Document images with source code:
━━━━

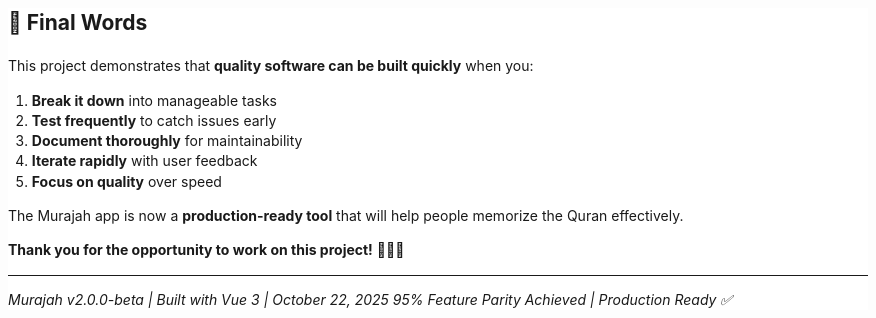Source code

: 
## 🙏 Final Words

This project demonstrates that **quality software can be built quickly** when you:

1. **Break it down** into manageable tasks
2. **Test frequently** to catch issues early
3. **Document thoroughly** for maintainability
4. **Iterate rapidly** with user feedback
5. **Focus on quality** over speed

The Murajah app is now a **production-ready tool** that will help people memorize the Quran effectively.

**Thank you for the opportunity to work on this project!** 🌙📖✨

---

*Murajah v2.0.0-beta | Built with Vue 3 | October 22, 2025*
*95% Feature Parity Achieved | Production Ready ✅*

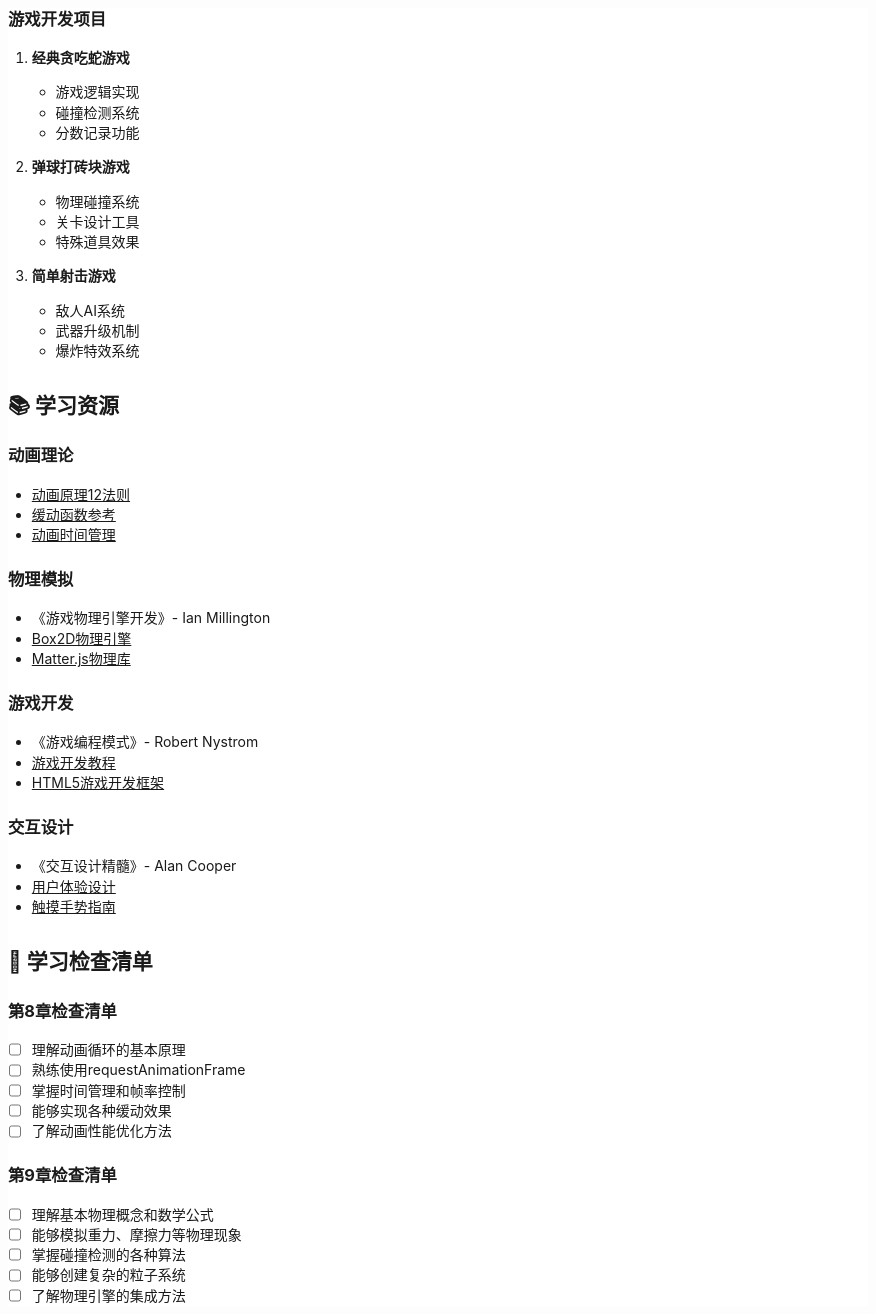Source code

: ### 游戏开发项目
1. **经典贪吃蛇游戏**
   - 游戏逻辑实现
   - 碰撞检测系统
   - 分数记录功能

2. **弹球打砖块游戏**
   - 物理碰撞系统
   - 关卡设计工具
   - 特殊道具效果

3. **简单射击游戏**
   - 敌人AI系统
   - 武器升级机制
   - 爆炸特效系统

## 📚 学习资源

### 动画理论
- [动画原理12法则](https://en.wikipedia.org/wiki/Twelve_basic_principles_of_animation)
- [缓动函数参考](https://easings.net/)
- [动画时间管理](https://developer.mozilla.org/en-US/docs/Web/API/window/requestAnimationFrame)

### 物理模拟
- 《游戏物理引擎开发》- Ian Millington
- [Box2D物理引擎](https://box2d.org/)
- [Matter.js物理库](https://brm.io/matter-js/)

### 游戏开发
- 《游戏编程模式》- Robert Nystrom
- [游戏开发教程](https://developer.mozilla.org/en-US/docs/Games)
- [HTML5游戏开发框架](https://phaser.io/)

### 交互设计
- 《交互设计精髓》- Alan Cooper
- [用户体验设计](https://www.nngroup.com/)
- [触摸手势指南](https://developer.apple.com/design/human-interface-guidelines/)

## 🎯 学习检查清单

### 第8章检查清单
- [ ] 理解动画循环的基本原理
- [ ] 熟练使用requestAnimationFrame
- [ ] 掌握时间管理和帧率控制
- [ ] 能够实现各种缓动效果
- [ ] 了解动画性能优化方法

### 第9章检查清单
- [ ] 理解基本物理概念和数学公式
- [ ] 能够模拟重力、摩擦力等物理现象
- [ ] 掌握碰撞检测的各种算法
- [ ] 能够创建复杂的粒子系统
- [ ] 了解物理引擎的集成方法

━━━━

Work out how many lines in the data hold the word "that"; reply with the number alone.

2